- Directive: From the entries below, copy every line holding the word "υπόγειων".

----- Data shown -----

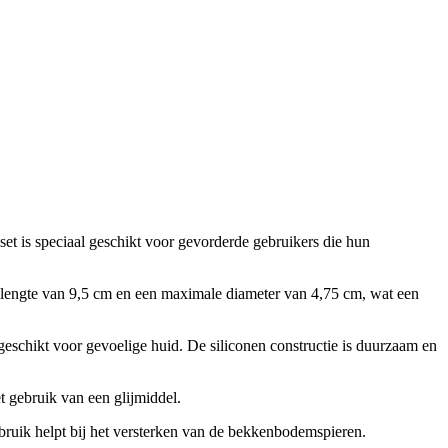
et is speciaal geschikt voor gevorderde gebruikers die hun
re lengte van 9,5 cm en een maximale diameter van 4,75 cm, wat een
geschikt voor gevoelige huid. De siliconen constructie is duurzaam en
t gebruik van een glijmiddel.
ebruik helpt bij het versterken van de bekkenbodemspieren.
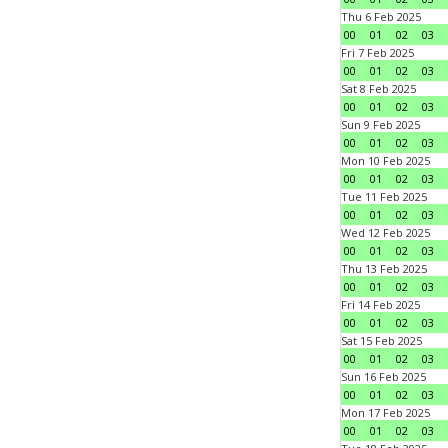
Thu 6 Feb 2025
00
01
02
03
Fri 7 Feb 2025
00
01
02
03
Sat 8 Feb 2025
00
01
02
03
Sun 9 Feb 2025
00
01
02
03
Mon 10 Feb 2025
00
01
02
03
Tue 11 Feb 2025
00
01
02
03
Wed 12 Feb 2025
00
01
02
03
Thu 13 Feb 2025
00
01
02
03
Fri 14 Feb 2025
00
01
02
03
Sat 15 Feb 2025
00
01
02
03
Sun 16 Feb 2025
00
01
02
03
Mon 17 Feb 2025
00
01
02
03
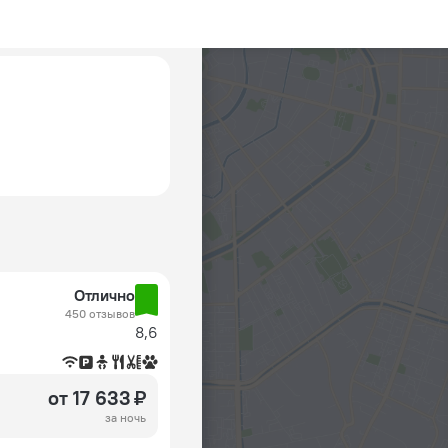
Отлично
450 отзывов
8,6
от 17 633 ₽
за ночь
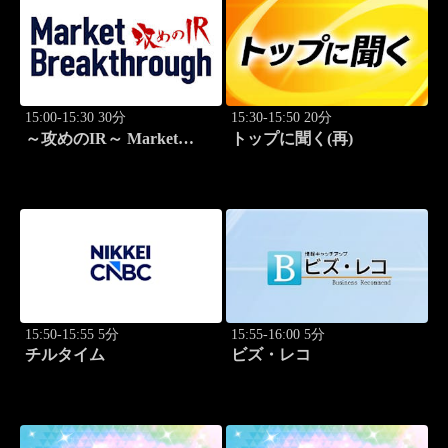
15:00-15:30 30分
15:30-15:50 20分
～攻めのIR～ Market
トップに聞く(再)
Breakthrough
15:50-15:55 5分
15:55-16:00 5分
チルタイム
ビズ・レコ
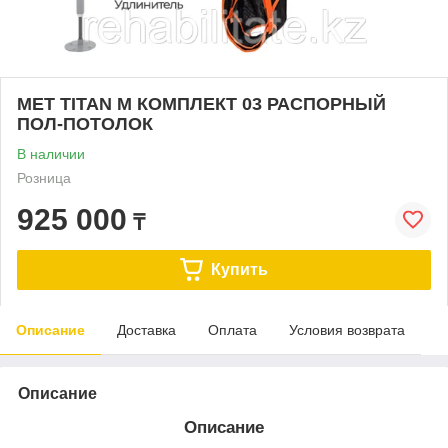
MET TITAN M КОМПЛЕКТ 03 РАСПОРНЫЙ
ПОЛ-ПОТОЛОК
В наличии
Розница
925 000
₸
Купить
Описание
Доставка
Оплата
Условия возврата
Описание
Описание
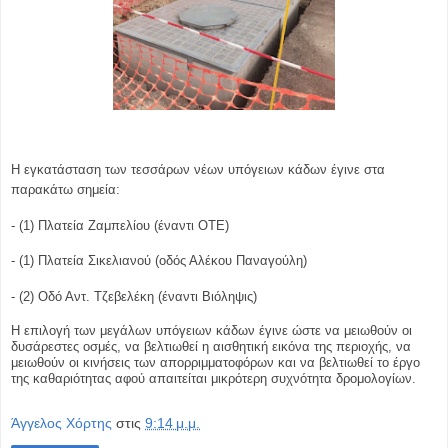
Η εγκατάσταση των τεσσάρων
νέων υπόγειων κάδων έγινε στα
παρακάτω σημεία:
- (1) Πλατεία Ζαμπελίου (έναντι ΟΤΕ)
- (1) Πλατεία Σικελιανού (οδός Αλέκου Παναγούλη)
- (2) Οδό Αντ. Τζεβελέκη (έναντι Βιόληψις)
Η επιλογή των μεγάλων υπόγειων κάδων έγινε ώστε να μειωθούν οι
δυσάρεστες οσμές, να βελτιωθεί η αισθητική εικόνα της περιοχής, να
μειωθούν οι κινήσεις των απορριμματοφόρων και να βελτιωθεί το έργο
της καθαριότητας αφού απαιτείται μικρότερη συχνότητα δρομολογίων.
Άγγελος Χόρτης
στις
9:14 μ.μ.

-----

- Task output:
νέων υπόγειων κάδων έγινε στα
Η επιλογή των μεγάλων υπόγειων κάδων έγινε ώστε να μειωθούν οι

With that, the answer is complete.